Resumo de Reunião Clínica
 

Um rapaz de pouco mais de vinte anos, casado e pai de três filhos, foi internado para se submeter a uma cirurgia para retirada de um tumor cerebral. Durante seu acompanhamento por um membro da equipe do CMP associada à enfermaria contou que esta era sua terceira internação em três hospitais diferentes e sua terceira tentativa de operar-se. No início disse que era porque os outros hospitais não faziam este tipo de cirurgia, mas depois ficou evidente que o paciente “fugira” nas vezes anteriores. Esteve muito ansioso durante todo o período de internação e quase não agüentou esperar também desta vez. Tinha medo da anestesia, de morrer, de ficar seqüelado e, principalmente, de fantasmas e assombrações, a ponto de não conseguir sair do seu leito à noite. Ele mesmo distingüia seus medos: o de fantasmas e assombrações dizia ter tido sempre, enquanto que os demais surgiram depois que soube que tinha um tumor cerebral.

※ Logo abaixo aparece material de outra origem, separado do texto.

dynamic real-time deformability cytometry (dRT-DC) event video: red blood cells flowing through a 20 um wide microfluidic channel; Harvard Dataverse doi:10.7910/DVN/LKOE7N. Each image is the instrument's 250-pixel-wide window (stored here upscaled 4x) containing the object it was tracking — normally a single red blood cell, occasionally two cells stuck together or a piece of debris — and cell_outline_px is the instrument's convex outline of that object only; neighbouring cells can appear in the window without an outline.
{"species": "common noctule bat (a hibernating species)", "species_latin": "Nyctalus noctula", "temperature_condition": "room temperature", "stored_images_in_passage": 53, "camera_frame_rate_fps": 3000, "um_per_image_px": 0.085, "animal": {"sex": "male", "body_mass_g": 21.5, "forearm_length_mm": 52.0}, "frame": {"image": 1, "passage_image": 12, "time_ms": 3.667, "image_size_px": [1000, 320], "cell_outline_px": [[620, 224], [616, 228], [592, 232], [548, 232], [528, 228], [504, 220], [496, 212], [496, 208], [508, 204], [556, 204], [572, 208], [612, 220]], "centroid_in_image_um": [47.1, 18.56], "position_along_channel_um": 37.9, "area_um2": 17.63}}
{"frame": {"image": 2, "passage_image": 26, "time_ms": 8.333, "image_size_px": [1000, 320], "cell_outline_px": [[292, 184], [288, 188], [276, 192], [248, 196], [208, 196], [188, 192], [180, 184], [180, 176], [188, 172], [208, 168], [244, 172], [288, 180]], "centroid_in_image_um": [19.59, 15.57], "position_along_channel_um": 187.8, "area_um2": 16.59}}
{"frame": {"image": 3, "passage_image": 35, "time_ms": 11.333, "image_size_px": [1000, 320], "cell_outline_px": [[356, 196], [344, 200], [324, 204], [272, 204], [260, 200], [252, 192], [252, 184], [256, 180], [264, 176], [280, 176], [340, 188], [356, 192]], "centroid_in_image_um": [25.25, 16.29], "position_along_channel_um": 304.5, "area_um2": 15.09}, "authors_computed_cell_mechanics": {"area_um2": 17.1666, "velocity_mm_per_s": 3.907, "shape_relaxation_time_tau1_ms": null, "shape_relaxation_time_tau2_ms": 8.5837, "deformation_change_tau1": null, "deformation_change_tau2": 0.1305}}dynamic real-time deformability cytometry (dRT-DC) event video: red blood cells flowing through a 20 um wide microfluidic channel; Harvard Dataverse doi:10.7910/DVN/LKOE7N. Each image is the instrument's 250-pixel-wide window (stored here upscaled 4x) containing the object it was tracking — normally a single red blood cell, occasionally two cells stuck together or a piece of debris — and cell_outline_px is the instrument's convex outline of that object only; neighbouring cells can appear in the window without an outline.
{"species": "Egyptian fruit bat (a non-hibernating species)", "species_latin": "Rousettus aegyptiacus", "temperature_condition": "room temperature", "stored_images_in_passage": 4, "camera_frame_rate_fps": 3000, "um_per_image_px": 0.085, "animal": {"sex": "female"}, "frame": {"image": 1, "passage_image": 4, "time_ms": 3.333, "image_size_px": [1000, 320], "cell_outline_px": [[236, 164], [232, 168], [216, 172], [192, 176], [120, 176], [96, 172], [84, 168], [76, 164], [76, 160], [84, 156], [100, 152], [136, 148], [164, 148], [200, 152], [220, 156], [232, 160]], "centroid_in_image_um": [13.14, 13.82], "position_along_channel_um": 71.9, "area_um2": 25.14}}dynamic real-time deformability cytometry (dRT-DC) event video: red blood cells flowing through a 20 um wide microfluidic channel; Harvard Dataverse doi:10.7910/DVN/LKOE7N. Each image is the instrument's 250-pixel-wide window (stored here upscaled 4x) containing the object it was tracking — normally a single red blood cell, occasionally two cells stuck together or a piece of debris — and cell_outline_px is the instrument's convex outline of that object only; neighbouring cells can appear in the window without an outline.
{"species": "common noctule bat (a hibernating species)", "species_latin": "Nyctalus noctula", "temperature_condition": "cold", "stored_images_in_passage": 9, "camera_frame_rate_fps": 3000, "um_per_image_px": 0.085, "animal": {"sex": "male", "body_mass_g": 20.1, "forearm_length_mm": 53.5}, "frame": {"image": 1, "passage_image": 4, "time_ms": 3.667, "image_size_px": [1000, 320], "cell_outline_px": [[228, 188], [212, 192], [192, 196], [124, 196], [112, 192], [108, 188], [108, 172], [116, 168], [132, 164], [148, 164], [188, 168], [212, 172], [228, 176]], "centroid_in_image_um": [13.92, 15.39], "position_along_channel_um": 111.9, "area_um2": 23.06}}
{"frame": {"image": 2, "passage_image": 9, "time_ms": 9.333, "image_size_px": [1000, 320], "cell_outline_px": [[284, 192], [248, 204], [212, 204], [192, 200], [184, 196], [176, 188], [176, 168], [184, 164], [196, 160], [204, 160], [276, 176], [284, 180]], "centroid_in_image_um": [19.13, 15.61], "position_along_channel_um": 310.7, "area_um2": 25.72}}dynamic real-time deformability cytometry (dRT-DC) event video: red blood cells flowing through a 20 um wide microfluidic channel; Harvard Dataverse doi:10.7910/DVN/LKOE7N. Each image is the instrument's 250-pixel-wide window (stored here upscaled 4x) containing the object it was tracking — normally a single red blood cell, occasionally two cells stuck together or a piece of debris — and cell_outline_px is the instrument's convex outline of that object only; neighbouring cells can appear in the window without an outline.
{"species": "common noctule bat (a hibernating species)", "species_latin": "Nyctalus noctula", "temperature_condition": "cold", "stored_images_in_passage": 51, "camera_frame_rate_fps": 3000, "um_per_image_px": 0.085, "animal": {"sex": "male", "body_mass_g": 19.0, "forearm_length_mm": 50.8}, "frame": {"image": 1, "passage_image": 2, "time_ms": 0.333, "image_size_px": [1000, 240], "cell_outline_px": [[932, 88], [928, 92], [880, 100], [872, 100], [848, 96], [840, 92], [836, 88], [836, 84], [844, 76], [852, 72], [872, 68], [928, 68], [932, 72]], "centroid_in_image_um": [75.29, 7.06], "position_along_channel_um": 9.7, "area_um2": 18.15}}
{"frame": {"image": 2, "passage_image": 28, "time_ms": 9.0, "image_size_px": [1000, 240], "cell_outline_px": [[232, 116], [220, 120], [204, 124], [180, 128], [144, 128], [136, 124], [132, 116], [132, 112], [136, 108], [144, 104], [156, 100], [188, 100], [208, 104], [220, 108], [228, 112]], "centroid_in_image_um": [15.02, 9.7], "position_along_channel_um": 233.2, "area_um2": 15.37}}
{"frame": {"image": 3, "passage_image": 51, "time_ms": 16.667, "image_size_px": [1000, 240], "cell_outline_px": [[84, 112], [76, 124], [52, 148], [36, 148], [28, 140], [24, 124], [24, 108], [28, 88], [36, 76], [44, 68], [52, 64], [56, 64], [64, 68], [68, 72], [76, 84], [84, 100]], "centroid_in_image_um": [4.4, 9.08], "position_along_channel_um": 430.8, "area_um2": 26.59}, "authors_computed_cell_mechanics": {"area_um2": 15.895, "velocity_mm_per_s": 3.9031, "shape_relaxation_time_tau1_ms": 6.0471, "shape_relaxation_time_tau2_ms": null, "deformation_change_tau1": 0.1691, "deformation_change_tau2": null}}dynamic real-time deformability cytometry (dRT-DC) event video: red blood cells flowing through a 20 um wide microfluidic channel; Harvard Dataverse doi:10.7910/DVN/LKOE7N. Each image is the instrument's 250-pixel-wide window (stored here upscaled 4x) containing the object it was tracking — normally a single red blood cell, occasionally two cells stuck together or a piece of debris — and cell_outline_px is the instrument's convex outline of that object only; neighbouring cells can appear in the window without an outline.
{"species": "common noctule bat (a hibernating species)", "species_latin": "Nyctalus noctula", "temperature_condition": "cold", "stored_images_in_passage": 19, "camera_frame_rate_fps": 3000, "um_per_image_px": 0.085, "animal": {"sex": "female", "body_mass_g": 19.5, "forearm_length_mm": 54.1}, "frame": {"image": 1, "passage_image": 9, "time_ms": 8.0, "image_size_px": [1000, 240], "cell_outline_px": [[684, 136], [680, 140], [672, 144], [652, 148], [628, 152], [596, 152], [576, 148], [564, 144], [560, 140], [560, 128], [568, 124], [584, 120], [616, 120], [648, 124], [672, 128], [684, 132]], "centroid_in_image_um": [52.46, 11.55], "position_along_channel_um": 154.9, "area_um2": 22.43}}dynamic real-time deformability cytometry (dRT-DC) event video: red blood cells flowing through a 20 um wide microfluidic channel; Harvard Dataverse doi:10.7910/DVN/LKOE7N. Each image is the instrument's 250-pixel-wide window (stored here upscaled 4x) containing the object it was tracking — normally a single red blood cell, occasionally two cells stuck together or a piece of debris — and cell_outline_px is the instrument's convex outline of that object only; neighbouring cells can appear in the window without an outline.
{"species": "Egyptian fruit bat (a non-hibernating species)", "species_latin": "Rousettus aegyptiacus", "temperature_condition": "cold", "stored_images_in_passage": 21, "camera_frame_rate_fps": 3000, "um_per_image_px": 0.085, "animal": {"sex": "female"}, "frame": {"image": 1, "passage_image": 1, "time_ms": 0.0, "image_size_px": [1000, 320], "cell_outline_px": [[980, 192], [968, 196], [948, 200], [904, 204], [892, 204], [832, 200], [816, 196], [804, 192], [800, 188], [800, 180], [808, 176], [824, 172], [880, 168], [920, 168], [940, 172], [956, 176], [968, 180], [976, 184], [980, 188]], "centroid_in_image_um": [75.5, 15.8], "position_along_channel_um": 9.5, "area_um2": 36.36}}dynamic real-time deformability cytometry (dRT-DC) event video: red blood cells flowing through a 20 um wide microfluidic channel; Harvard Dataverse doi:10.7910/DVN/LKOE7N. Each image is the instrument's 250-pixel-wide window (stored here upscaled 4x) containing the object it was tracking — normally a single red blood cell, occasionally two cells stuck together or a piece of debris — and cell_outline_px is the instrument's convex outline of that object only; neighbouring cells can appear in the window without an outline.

Ao saber do diagnóstico do filho a mãe passou a acusar o pai de ser o responsável pela doença por ter-lhe batido e chutado a barriga quando estava grávida do paciente. O próprio paciente sentia-se culpado por não ter sido um bom pai, por ter feito uso, às vezes abusivo, de bebidas alcoólicas e outras coisas mais.
Após um mês  de internação foi operado com sucesso, não tendo tido nenhuma seqüela. A biopsia não revelou células cancerosas

A discussão girou em torno dos medos do paciente. Inicialmente apontou-se a necessidade de fazer-se a distinção entre os medos atuais (da cirurgia, da anestesia, das possíveis seqüelas) e o medo de fantasmas e assombrações, antigo e relacionado às culpas do paciente. Como costuma acontecer, a situação traumática atual (cirurgia) estava mobilizando situações traumáticas passadas, as quais estavam dando o colorido afetivo à experiência atual. Assim, para a elaboração da situação atual é necessário a elaboração dos traumas passados. E nesse sentido a análise da dinâmica relacionada aos sentimentos de culpa do paciente, que pelo relato pareciam estar ligados ao uso de bebidas e drogas, a sentimentos de ter falhado como pai e a uma agressividade inconsciente voltada contra os próprios pais, serviu para se compreender um pouco mais de seus traumas passados. A discussão encaminhou-se para a relação que costuma existir entre sentimentos de culpa, o tipo de agressividade do paciente e a percepção inconsciente dos desejos filicidas dos pais (o pai chutando a barriga grávida da mãe). Tal conjuntura psicodinâmica costuma prejudicar a elaboração da experiência edípica e estar associada ao desenvolvimento de uma agressividade e culpa também inconscientes e dirigidas aos pais com prejuízo de toda a dinâmica de construção da identidade.